Pakistan's D.C. lobbyists working overtime
The U.S. Capitol dome is seen behind a temporary fence in Washington, D.C.
Tess Vigeland: The U.S. has given Pakistan billions of dollars in aid since 2002. After the death of Osama bin Laden just a stone's throw away from Pakistan's military academy, some lawmakers are saying it's time to reevaluate that aid.
We wondered what that means for Pakistan's lobbyist on retainer. From Washington, Marketplace's David Gura has that story.
David Gura: Pakistan pays Mark Siegel, of Locke Lord Strategies, nearly $1 million a year. Now that's a lot of money, but veteran lobbyist Toby Moffett isn't jealous.
Toby Moffett: I wouldn't want to have to go up to Capitol Hill, if in fact bin Laden really was in that neighborhood for five or six years. I wouldn't want to the job for any amount of money, to have to go up there and explain why the Pakistanis didn't know it.
I asked Mark Siegel to give me his elevator pitch, but Pakistan's chief U.S. lobbyist took a pass. In a statement, the firm said it's continuing to assist President Zardari in working with the U.S. to combat global terrorism.
Mark Tavlarides was Pakistan's lobbyist from 2005 to 2008. Here's his elevator pitch:
Mark Tavlarides: Al-Qaida is still alive and well and if it was up to them they would execute terrorist operations against American interests. We need Pakistan to confront these threats. We cannot do it without 'em.
First, though, he says you have to get the story straight with the Pakistanis. Then:
Tavlarides: Give the embassy an unvarnished, honest read-out.

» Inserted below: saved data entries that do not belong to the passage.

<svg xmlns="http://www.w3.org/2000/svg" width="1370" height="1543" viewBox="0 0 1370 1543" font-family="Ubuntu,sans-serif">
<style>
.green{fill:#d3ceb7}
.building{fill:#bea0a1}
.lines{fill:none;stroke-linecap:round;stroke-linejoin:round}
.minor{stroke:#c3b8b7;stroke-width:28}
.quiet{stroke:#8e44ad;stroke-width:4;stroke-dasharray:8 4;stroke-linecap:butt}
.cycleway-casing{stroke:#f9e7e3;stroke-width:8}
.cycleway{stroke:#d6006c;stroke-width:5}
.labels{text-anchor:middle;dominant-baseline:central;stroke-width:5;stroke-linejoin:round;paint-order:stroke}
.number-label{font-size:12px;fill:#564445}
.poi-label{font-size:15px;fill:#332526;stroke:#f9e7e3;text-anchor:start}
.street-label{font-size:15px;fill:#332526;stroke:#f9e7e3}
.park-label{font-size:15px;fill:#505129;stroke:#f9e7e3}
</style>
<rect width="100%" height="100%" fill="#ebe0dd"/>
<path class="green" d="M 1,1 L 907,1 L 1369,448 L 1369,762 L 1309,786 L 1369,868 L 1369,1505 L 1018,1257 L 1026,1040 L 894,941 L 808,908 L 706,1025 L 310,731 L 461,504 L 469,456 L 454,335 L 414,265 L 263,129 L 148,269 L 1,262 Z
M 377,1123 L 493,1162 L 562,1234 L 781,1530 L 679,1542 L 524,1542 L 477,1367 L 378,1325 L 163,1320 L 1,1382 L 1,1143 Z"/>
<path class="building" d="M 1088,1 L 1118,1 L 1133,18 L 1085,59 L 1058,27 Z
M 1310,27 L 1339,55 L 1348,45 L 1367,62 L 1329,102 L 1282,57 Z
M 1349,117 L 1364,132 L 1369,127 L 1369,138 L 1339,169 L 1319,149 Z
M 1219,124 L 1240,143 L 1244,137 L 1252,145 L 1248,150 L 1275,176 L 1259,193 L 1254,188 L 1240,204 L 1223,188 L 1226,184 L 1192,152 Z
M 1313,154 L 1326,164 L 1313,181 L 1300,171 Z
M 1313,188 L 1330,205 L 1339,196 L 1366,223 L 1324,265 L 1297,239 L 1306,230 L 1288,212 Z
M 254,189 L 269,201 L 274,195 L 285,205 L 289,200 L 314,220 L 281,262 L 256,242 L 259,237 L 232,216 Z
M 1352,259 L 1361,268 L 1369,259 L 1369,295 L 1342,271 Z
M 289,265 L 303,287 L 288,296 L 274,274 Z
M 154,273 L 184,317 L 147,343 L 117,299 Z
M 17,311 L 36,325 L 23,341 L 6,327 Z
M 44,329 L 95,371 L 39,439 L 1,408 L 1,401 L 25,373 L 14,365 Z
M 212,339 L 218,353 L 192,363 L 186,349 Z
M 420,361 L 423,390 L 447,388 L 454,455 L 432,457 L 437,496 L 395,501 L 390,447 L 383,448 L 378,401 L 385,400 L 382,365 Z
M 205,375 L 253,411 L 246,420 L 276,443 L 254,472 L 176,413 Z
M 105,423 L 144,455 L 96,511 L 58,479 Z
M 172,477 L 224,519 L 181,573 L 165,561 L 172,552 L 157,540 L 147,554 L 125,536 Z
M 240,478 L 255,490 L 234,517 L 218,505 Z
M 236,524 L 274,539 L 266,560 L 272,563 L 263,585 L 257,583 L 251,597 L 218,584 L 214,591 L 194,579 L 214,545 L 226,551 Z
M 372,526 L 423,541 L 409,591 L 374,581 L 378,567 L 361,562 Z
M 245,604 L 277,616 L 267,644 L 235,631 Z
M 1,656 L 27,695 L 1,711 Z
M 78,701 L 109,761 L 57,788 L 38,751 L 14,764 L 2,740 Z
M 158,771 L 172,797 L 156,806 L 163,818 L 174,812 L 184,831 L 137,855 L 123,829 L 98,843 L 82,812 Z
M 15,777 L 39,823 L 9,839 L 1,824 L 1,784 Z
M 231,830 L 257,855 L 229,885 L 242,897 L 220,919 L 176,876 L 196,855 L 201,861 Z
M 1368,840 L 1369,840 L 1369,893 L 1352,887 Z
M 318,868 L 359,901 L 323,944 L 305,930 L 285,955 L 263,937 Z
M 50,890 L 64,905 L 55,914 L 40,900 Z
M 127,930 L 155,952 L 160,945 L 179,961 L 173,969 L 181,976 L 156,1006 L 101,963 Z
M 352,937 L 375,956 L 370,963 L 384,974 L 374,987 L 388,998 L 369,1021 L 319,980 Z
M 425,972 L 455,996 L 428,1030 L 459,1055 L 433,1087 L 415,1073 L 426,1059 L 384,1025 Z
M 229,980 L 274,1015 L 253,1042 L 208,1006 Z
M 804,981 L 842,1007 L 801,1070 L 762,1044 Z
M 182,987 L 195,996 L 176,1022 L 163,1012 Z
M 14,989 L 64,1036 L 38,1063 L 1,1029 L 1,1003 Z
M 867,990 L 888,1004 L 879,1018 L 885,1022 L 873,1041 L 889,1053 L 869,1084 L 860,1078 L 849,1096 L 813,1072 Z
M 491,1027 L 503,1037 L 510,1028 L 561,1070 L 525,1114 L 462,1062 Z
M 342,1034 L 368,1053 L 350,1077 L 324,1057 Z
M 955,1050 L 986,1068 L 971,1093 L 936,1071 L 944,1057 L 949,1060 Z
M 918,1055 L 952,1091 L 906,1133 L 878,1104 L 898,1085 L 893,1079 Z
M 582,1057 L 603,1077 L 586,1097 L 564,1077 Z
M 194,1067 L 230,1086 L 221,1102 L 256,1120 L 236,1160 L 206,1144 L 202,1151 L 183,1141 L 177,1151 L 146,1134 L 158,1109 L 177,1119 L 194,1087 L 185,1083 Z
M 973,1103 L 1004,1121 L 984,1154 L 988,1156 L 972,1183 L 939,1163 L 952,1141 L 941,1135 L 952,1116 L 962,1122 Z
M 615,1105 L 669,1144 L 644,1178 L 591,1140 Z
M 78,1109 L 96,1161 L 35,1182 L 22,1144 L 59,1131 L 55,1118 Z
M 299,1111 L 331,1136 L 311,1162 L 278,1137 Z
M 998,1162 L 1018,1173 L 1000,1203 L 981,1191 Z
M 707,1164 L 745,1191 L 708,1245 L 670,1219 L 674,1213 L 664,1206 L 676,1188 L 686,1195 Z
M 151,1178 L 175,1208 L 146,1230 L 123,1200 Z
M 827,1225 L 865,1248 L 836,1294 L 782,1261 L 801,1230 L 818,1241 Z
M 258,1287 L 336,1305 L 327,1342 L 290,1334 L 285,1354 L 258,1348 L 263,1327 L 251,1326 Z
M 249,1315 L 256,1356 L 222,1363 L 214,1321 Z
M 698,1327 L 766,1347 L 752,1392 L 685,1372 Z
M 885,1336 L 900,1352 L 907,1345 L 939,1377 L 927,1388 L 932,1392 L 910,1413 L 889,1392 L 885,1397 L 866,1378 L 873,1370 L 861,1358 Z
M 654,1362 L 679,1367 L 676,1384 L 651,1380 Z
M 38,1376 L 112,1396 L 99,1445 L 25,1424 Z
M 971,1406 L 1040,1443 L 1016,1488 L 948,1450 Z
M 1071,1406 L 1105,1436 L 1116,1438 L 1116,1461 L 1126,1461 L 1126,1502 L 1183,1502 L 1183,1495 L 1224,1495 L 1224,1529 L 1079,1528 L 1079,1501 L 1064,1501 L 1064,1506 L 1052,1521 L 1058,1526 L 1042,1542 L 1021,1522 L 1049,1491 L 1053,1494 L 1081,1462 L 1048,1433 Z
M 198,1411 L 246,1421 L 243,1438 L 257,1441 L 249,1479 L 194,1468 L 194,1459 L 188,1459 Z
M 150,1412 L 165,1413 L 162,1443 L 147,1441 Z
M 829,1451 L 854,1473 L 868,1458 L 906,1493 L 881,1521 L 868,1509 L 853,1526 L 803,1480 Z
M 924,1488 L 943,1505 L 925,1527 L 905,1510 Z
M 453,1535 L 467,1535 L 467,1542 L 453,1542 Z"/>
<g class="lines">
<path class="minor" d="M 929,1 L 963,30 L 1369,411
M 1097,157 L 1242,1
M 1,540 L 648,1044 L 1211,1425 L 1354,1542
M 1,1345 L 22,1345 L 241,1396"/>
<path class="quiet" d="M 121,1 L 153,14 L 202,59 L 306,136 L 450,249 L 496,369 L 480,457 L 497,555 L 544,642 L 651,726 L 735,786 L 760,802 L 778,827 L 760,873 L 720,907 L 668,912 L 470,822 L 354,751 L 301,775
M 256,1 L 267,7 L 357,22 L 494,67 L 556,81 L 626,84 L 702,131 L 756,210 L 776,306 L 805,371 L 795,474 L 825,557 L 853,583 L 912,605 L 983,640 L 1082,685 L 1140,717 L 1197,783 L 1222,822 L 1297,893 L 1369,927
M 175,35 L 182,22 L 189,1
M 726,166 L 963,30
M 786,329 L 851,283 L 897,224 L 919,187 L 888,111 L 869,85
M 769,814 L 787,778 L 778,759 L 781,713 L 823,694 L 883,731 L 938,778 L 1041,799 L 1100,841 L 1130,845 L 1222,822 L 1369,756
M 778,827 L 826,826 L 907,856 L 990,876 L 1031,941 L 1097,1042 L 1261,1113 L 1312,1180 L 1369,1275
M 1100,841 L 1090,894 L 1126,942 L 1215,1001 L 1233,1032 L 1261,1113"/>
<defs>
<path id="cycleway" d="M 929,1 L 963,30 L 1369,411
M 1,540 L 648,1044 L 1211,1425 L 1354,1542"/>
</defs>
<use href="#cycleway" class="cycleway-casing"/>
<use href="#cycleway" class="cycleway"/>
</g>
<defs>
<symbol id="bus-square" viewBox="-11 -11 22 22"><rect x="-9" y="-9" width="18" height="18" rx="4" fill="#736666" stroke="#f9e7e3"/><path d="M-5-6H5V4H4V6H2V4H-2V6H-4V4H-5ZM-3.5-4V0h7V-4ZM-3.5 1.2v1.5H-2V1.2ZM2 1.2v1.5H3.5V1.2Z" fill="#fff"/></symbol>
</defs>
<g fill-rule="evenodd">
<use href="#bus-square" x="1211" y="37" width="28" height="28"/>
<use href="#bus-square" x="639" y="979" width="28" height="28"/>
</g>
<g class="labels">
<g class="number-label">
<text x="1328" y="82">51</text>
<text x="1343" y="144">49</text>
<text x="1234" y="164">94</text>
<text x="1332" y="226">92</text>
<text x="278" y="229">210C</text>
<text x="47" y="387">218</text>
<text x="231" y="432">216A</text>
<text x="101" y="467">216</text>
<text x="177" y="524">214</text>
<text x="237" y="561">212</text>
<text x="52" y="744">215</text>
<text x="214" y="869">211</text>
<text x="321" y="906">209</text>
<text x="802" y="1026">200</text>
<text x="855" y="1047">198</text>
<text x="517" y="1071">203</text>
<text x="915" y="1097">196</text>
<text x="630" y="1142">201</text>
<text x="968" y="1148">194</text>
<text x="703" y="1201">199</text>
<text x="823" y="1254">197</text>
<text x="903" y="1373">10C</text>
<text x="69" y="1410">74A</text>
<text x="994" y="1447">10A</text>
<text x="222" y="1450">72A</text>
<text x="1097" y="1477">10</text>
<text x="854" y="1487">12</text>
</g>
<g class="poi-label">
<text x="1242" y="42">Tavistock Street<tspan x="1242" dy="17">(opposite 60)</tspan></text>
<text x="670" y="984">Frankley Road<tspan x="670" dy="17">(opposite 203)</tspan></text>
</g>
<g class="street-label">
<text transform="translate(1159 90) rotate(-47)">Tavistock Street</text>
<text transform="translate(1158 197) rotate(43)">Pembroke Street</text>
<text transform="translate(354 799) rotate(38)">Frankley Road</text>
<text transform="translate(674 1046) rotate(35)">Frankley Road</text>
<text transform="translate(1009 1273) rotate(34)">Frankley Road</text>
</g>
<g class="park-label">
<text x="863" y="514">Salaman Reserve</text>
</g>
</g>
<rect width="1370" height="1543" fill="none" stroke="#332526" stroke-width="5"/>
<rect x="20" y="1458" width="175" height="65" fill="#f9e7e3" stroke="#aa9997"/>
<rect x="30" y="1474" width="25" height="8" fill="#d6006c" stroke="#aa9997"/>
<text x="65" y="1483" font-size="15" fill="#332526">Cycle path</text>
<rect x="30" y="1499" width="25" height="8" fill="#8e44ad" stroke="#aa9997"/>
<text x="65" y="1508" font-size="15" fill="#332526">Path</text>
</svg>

Based on what the Pakistani military, administration officials and lawmakers are saying. But Toby Moffett thinks it's going to be tough to convince Congress that the Pakistani government didn't know that bin Laden was hiding in plain sight.
Moffett: I wouldn't even want to try to defend that one.
Bill Allison, with the Sunlight Foundation, a lobbying watchdog, says Siegel could enlist more lobbyists and consultants, hoping more Pakistani money will keep the aid flowing.
In Washington, I'm David Gura for Marketplace.
Vigeland: Locke Lord, Pakistan's lobbyist, turned down David's request for an interview with lobbyist Mark Siegel. Here is a statement from Locke Lord's spokesperson Julie Gilbert:
Locke Lord represented then former Prime Minister Benazir Bhutto, prior to her assassination at the hands of whom many believe was al Qaeda, and thereafter, the country of Pakistan and Mrs. Bhutto's husband, President Zardari, in many matters, including their efforts to establish strong ties with the United States.
President Obama, Secretary of State Clinton, former Secretary of State Rice, former Secretary of Defense Rumsfeld, current Secretary of Defense Gates, Director of the CIA Designate Petraeus and the Director of the CIA, Leon Panetta, among others, have all stated that Pakistan is an important counterterrorism ally of the United States. Locke Lord is continuing to assist President Zardari in his efforts to work with the United States to combat global terrorism and to establish a more stable and prosperous Pakistan.